Demirin ton fiyatı yüzde 40 artışla 4 bin 250, çimento fiyatı da yüzde 15 artışla 380 liraya yükseldi. İnşaatçılar bu zam dalgasına karşılık piyasadaki canlılığın korunması için demir ve çimentoda yüzde 18 olan KDV’nin yüzde 8’e indirilmesini talep ediyor.
Düşük faizlerle nefes alıp canlanma yaşadıklarını belirten inşaatçılar, demir ve çimento zammıyla yeniden zor bir döneme girdi. Önlem olarak demir ve çimentoda yüzde 18’lik KDV oranının yüzde 8’e indirilmesini bekliyorlar.
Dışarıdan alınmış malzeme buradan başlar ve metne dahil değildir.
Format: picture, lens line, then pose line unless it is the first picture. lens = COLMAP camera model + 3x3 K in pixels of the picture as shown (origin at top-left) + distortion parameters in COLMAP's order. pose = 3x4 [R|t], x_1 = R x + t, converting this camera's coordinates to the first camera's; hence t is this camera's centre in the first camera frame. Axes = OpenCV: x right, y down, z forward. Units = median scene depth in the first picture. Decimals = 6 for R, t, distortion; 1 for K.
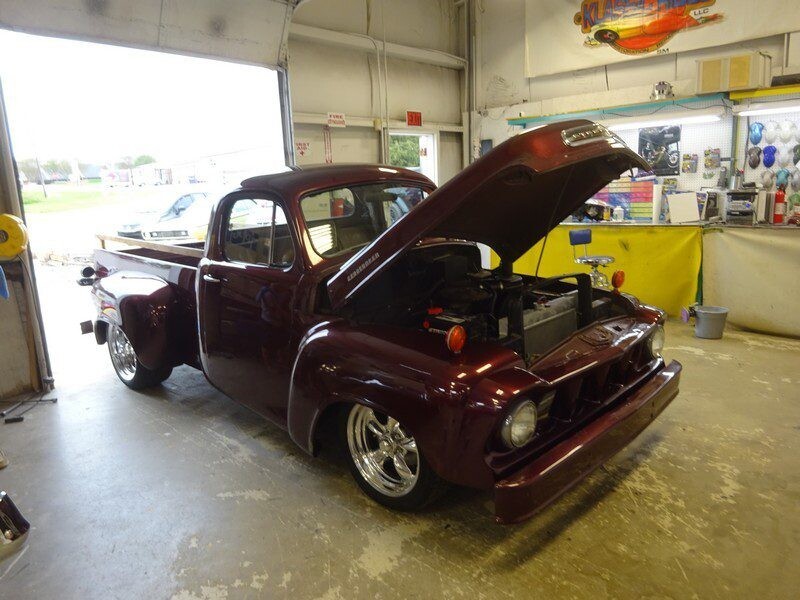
lens RADIAL K [[580.5, 0, 400.0], [0, 580.5, 300.0], [0, 0, 1]] dist [0.001177, -0.005236]
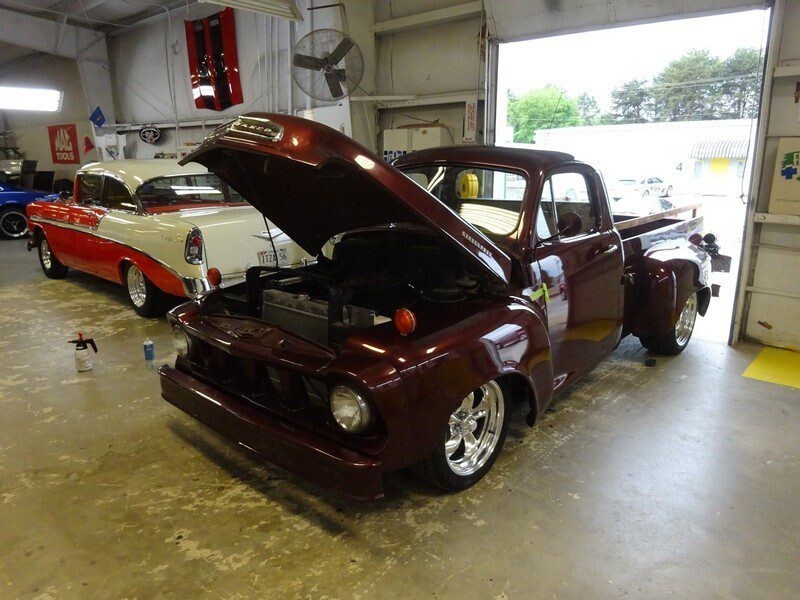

Sektörün yeniden bir kriz yaşamaması için önerilerinin hayata geçirilmesini istiyorlar. Arkadaşımız Leyla İlhan’ın bugünkü DÜNYA’da yer alan araştırma-haberinden demirin ton fiyatının yüzde 40 artışla 4 bin 250 liraya yükseldiğini, çimento fiyatının da yüzde 15 artışla 380 lira olduğu bilgisini alıyoruz. Örnek olarak, birçok sektörde KDV oranının düşürüldüğünü, inşaat sektöründe de bunun uygulanması gerektiğini belirtiyorlar.
Demir fiyatı 4.250 liraya çıkarken, artışın yüzde 41 oranında olduğunu, aynı dönemde ABD Doları’nın bile bu oranda artmadığını belirten inşaatçılar, “Zamlar zamana yayılabilirdi. Biz de böyle çok zorda bırakılmazdık. Bu zamları yaptığımız konutlara yansıtamayız. Ya kârlarımız sıfırlanacak, ya da zarar edeceğiz” diyorlar.
Ancak Çimento İşveren Sendikası Başkanı Suat Çalbıyık’ın önemli bir karşı savı var, şöyle diyor:
- İthal kömür, petrol ve elektrik fiyatlarında artışlara karşın, 2017-2019’da çimento fiyatları yüzde 8.1 oranında geriledi. Sektörün kârlılığı yüzde 70 düştü. Biz zorunlu olarak zam yaptık. Devlet nasıl kendi ürettiklerine zam yapıyorsa çimentocu olarak biz de artan maliyetlere karşın zam yapmak zorunda kaldık.
Ekonomi yönetimi inşaat sektöründe faiz indirimi yaparak hareketlilik yaratmıştı. Demir ve çimentoya son iki ayda gelen zamlar nedeniyle inşaatçılar yeni bir durgunluğa girmemek için teşvik bekliyor.
İlk beklentileri bir KDV indirimi...
Bakalım bu taleplerine yanıt alabilecekler mi? Aslına bakılırsa, kamu yönetimi sektörlere tek tek yanıt vermeye çalışmak yerine, bütün sektörlerin sorunlarını topluca masaya yatırarak ve “Zor Dönem Programı” hazırlayarak, çok yönlü çözüm yoluna gitmelidir.